Helen Rushall


Helen Mary Boswell Rushall was the founder of the National Council of Women in Burma, an affiliate of the International Council of Women. In 1958 she was made a Member of the Order of the British Empire in recognition her work on the council and her rehabilitation work after World War II.

Life and career

Helen Mary Cruickshank was born on 22 April 1914 in Rothienorman, Aberdeenshire to John Walker Cruickshank and Janet Isabella Caldow. She was the eldest of four children, and attended the Inverurie Academy and Aberdeen High School for Girls. After completing her education, she worked as a domestic science teacher in Chesterfield. Her younger brother, James Robert Cruickshank, was a pilot officer with No. 239 Squadron of the Royal Air Force, and died when his plane crashed in Normandy on 19 August 1924.
In 1945 Cruickshank married Richard Boswell Rushall, the director of Rushall & Co. Ltd., a shipping company founded by his father in Rangoon, Burma. That year, she moved out to Rangoon with her husband, where they stayed for the next ten years. While in Burma, she took an active role in furthering Burma-British relations by helping to form the National Council of Women in Burma, an affiliate of the International Council of Women.

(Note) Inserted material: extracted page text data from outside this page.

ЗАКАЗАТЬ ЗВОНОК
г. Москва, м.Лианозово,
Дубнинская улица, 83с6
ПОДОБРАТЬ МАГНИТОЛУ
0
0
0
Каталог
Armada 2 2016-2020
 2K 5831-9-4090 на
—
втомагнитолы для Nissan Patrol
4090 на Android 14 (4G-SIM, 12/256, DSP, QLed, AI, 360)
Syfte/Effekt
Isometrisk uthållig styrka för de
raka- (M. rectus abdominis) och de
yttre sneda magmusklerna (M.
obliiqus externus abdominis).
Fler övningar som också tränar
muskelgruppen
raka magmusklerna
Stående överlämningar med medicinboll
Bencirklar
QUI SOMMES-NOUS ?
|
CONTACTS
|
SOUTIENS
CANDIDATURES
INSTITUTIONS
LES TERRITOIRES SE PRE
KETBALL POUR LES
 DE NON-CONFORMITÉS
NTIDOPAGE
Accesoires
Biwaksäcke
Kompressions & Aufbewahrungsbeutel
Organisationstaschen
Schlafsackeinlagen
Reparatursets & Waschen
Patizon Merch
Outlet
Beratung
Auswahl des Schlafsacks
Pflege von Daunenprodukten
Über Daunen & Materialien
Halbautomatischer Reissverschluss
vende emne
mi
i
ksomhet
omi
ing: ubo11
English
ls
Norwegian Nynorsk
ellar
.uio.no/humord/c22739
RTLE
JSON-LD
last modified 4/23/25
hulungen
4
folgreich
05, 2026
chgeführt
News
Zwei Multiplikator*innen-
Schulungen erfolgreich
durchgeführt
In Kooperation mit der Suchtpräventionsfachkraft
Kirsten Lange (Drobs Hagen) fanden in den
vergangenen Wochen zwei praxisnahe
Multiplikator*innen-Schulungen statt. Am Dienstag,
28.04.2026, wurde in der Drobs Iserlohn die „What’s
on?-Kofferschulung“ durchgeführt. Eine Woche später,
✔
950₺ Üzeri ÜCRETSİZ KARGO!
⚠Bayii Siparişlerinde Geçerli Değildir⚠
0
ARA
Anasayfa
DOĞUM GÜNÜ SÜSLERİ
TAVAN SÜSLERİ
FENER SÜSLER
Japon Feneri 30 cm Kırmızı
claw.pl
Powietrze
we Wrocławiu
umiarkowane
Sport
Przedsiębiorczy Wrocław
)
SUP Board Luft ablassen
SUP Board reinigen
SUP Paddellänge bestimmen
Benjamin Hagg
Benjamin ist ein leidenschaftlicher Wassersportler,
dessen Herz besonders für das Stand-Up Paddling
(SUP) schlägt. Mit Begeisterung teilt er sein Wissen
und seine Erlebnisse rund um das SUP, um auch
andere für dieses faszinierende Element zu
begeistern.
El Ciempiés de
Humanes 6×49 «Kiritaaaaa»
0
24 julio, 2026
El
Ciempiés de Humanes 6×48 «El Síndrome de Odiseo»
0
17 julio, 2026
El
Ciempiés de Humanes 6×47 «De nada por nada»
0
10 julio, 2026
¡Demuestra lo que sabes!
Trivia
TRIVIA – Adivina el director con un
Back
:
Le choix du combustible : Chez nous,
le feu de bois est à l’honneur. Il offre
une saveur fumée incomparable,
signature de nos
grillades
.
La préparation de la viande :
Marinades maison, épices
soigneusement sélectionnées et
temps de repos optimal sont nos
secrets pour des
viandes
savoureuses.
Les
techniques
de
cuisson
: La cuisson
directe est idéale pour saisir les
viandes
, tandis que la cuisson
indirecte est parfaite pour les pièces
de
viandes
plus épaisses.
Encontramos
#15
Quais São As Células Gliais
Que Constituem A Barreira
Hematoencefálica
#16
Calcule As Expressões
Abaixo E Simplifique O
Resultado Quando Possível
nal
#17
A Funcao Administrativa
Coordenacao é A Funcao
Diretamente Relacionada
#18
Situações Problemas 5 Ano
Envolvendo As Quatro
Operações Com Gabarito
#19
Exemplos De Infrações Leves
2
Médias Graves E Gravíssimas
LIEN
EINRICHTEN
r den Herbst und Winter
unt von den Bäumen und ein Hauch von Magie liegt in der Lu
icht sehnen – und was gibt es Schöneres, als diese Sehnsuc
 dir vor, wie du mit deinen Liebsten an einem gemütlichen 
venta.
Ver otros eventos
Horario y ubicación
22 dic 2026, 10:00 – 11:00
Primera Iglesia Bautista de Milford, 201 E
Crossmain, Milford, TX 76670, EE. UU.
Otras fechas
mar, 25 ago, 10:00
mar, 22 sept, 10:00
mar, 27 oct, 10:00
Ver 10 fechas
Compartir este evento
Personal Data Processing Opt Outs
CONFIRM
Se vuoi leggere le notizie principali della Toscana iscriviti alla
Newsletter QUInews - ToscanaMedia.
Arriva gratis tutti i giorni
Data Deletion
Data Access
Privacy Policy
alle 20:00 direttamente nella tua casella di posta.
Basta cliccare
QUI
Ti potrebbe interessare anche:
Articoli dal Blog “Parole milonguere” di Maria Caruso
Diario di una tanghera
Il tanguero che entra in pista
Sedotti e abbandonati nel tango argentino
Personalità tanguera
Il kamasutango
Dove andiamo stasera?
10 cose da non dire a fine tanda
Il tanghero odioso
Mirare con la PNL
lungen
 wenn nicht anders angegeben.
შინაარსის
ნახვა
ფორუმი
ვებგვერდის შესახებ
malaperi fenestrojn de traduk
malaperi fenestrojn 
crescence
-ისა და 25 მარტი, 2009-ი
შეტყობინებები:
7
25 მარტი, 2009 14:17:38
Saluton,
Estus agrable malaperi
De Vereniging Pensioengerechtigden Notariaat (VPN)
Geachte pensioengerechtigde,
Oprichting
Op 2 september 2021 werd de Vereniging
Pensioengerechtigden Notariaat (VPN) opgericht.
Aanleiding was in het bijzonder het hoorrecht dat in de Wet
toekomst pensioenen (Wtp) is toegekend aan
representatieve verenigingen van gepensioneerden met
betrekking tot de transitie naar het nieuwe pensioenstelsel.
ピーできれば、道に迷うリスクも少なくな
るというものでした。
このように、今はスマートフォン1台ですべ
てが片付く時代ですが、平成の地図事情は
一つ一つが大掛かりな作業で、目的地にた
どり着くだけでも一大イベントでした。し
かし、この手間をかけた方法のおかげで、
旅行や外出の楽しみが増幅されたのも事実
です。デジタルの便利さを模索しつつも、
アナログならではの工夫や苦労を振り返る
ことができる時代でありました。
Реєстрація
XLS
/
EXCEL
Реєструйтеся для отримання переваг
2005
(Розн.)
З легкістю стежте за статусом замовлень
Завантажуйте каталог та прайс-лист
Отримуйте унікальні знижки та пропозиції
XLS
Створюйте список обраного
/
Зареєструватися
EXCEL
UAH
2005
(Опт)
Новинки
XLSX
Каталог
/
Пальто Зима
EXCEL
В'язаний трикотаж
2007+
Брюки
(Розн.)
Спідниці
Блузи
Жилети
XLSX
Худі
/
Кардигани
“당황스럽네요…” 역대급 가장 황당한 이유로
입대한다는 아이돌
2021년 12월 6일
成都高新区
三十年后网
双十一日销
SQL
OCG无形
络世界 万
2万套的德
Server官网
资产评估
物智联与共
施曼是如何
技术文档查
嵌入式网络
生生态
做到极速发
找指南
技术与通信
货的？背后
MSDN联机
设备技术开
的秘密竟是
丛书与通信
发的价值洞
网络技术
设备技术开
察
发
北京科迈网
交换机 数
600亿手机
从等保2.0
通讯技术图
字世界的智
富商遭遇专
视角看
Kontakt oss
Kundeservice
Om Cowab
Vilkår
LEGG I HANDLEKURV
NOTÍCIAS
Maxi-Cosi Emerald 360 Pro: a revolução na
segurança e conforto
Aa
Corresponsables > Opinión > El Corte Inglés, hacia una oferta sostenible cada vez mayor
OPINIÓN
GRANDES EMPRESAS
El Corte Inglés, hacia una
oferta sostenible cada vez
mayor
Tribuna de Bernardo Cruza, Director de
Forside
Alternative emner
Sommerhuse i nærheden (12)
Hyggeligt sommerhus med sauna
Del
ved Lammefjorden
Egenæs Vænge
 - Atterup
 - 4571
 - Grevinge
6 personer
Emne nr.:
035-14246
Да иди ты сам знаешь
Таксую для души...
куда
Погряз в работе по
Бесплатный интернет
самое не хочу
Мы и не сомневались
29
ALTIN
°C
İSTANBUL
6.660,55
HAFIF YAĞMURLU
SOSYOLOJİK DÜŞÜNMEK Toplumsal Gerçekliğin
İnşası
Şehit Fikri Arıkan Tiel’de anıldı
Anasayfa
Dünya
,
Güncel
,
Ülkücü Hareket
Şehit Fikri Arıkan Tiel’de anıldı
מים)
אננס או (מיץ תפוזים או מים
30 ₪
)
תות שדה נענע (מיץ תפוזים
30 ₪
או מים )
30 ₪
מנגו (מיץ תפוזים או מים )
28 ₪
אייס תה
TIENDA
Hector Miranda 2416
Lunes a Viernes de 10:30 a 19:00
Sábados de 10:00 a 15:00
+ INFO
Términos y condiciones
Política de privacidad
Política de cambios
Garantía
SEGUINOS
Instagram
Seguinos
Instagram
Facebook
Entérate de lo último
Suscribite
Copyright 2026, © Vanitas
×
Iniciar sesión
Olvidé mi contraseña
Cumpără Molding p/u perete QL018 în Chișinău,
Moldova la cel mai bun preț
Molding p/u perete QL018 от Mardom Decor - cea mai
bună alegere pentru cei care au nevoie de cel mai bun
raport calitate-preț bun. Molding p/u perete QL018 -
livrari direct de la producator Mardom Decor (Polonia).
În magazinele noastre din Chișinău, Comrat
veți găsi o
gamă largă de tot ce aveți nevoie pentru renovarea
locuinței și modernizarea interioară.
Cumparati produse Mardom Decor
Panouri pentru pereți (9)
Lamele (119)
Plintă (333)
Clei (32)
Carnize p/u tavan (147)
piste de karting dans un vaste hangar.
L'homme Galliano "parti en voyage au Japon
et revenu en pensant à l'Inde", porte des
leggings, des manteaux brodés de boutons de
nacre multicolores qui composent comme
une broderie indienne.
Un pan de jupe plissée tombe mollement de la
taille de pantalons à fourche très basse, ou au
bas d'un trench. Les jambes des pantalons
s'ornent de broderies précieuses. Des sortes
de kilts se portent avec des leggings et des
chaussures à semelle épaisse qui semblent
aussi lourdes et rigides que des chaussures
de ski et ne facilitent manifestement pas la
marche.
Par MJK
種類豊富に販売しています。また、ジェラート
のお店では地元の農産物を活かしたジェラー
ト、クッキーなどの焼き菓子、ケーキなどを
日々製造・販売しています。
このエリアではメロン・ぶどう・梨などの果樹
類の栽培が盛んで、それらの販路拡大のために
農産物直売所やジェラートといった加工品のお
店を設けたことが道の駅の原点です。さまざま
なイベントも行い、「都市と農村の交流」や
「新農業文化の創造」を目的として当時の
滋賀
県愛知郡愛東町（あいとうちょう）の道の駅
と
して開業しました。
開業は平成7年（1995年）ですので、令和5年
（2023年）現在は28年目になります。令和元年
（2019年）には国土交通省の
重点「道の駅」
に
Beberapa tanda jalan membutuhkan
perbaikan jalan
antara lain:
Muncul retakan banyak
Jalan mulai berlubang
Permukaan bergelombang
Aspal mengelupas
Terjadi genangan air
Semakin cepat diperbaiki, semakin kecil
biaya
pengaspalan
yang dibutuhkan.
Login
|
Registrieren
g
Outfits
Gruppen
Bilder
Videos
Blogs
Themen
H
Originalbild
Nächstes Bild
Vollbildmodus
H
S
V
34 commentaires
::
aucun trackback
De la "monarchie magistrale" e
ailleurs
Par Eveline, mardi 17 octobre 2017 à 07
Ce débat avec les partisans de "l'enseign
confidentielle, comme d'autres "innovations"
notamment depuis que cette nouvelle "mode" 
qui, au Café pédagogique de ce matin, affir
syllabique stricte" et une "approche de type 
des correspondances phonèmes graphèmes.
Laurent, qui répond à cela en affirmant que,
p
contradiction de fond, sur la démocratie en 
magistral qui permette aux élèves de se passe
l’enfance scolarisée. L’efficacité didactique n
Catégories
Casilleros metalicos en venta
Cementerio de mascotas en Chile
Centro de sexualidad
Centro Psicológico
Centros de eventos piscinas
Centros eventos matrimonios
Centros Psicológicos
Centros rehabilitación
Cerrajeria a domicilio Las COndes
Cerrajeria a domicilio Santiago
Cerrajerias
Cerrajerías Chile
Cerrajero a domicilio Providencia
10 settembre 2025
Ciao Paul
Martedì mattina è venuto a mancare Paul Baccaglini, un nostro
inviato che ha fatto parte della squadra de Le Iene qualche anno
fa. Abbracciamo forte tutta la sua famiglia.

She also worked in rehabilitation, helping to build clinics for the Burmese people. During this time, Helen Rushall and her husband had two children together, a son and a daughter.
The Rushall family returned to the UK in 1955. They lived in Aberdeen for two years, before moving to Christchurch, Dorset. In 1958 Rushall was made an MBE as part of the New Year Honours in recognition of her work on the executive committee of the council, as well as her rehabilitation work after World War II. She attended the investiture in Buckingham Palace on 12 March that year. Rushall died on 15 October 1984 in Christchurch, at the age of 70.